Support PyPI-installed `nvidia-cuda-runtime-cu12` and `nvidia-cublas-cu12`
Is your feature request related to a problem? Please describe. PyTorch is able to install its CUDA dependencies via the above wheels during pip-install. Adding these wheels to the dependencies of the prebuilt CUDA llama-cpp-python wheels would be convenient. Requires a slight change to import logic.
Describe the solution you'd like https://github.com/abetlen/llama-cpp-python/blob/5212fb08ae69a721b2ced4e5e8b96ce642219e16/llama_cpp/llama_cpp.py#L65
As a workaround, I pasted this at the above empty line:
import nvidia.cublas
import nvidia.cuda_runtime
ctypes.CDLL(os.path.join(nvidia.cublas.__path__[0], "lib", "libcublas.so.12"), mode=ctypes.RTLD_GLOBAL)
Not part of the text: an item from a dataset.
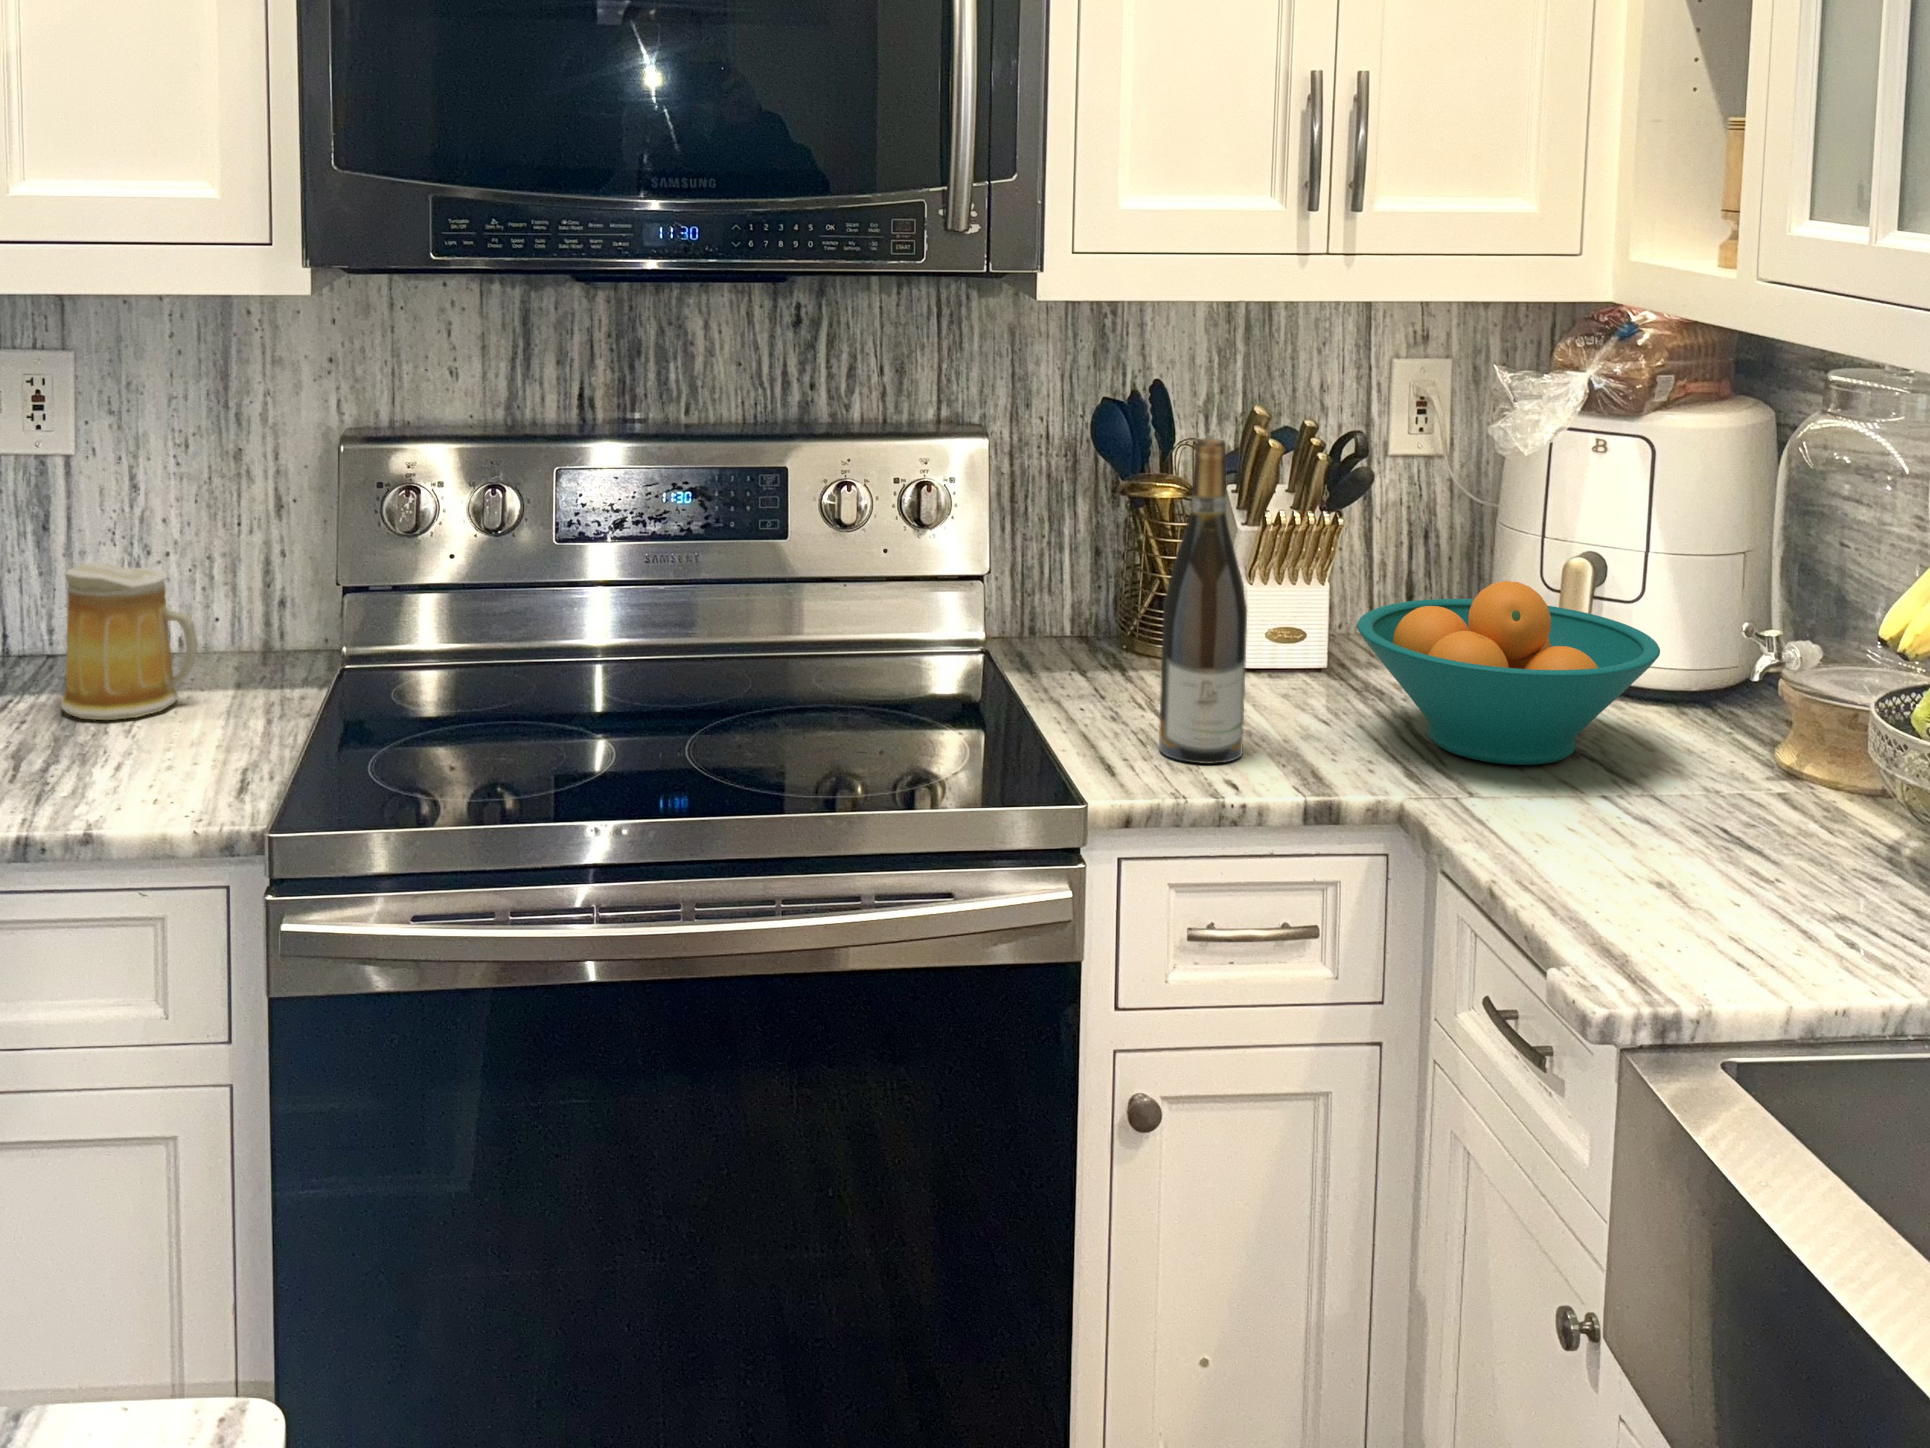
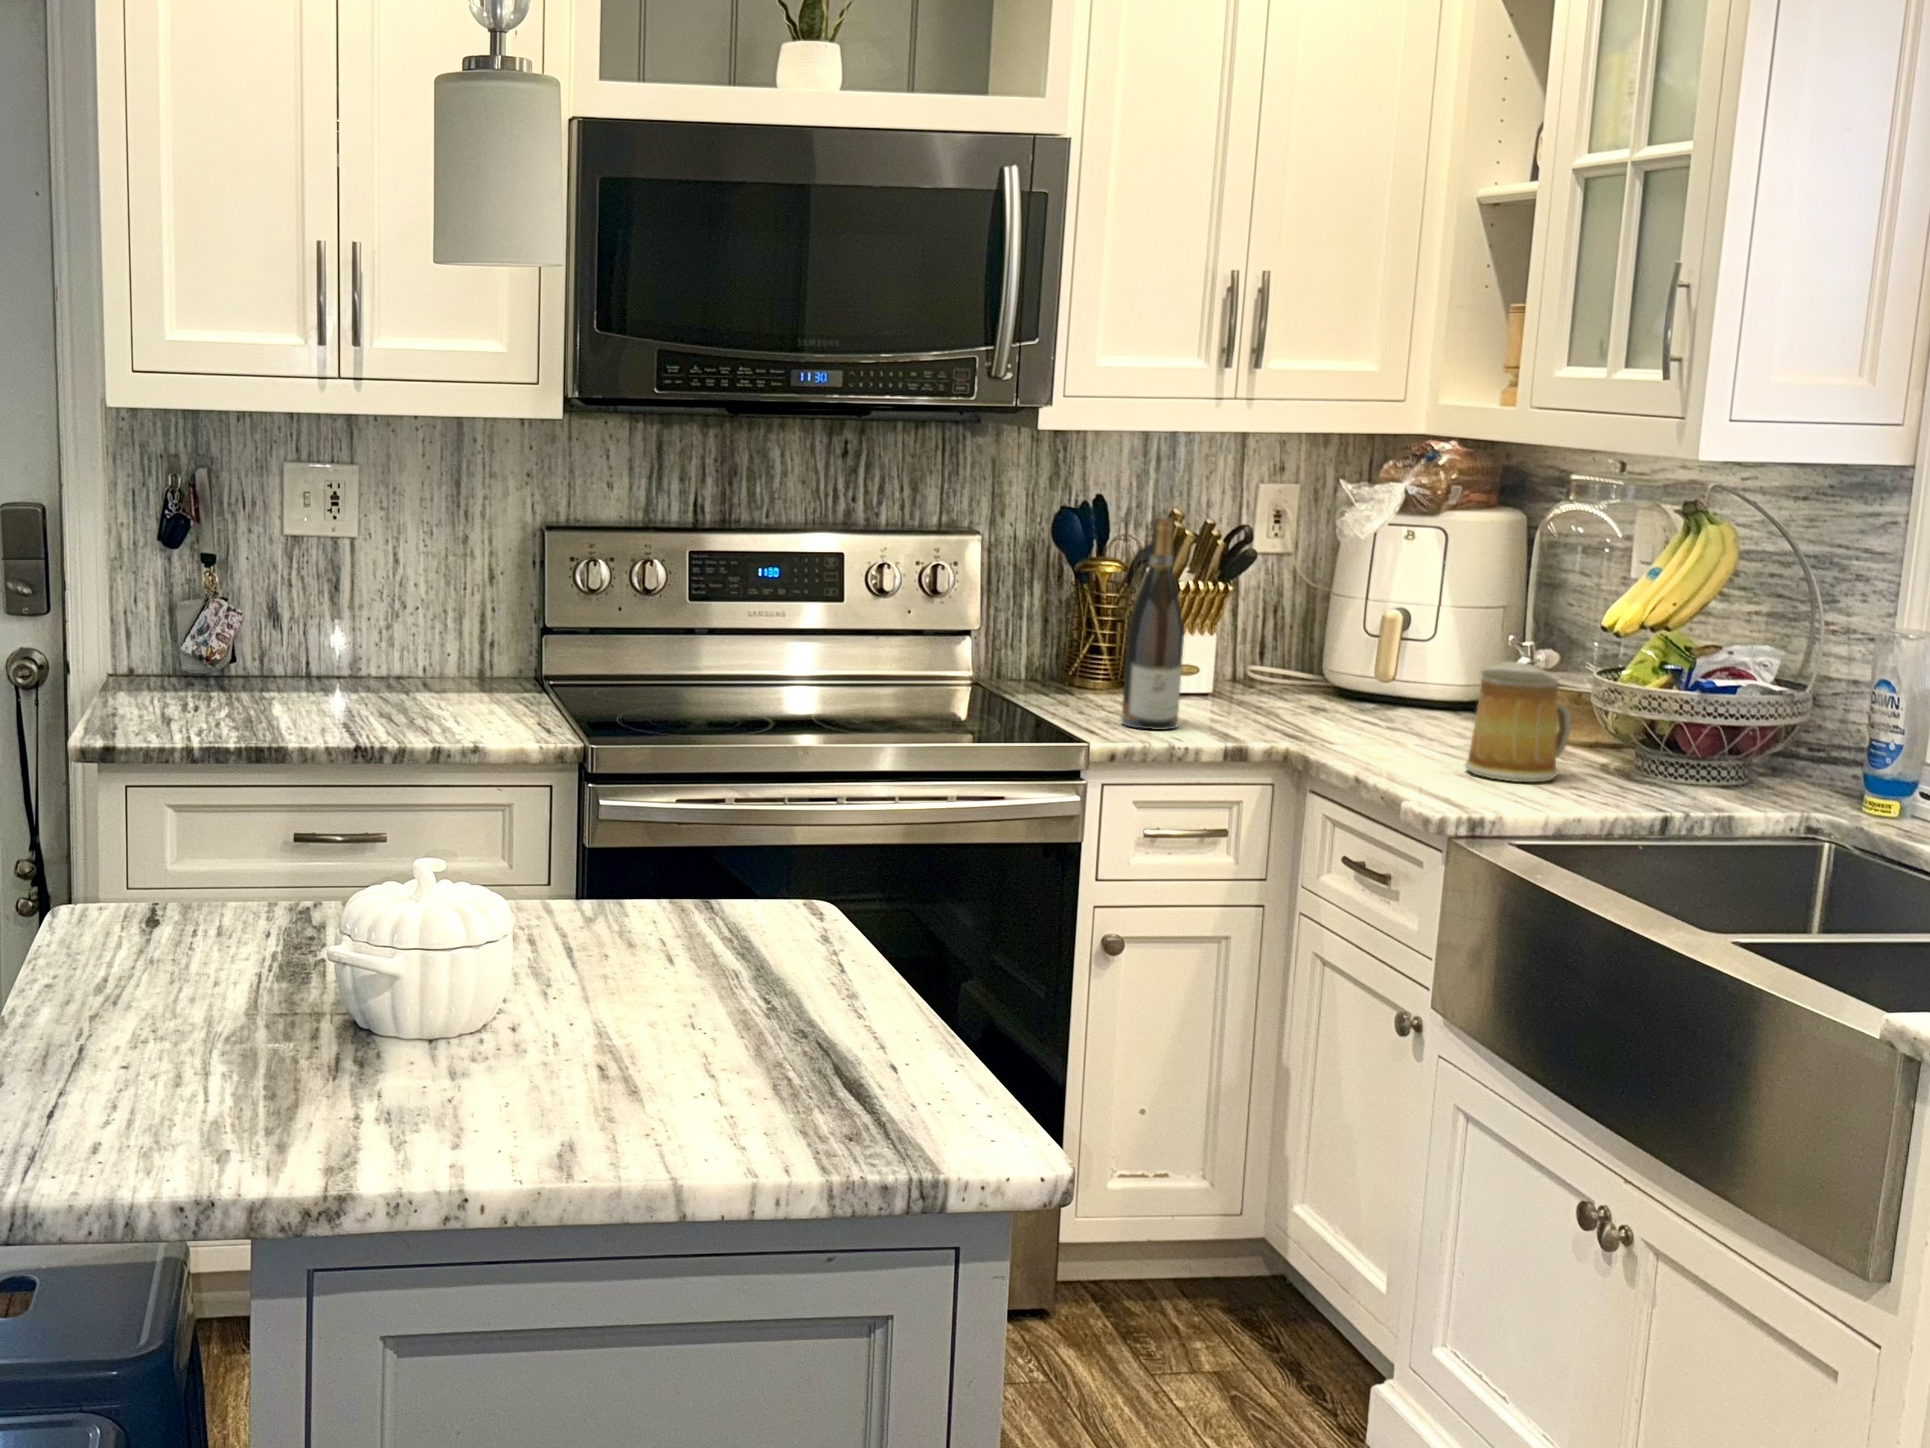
mug: present [61,562,198,720] -> present [1465,662,1571,782]
fruit bowl: present [1357,581,1660,765] -> none [1251,615,1454,732]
ctypes.CDLL(os.path.join(nvidia.cuda_runtime.__path__[0], "lib", "libcudart.so.12"), mode=ctypes.RTLD_GLOBAL)
This resolved the prior so issues like RuntimeError: Failed to load shared library '/workspaces/app/.venv/lib/python3.11/site-packages/llama_cpp/libllama.so': libcublas.so.12: cannot open shared object file: No such file or directory.
Of course, for the above, it probably should be conditional on if the system platform is linux. That said, PyTorch is able to pull off the import on both windows & linux (the nvidia wheels are available for both platforms). It is probably somewhere in the pytorch source code.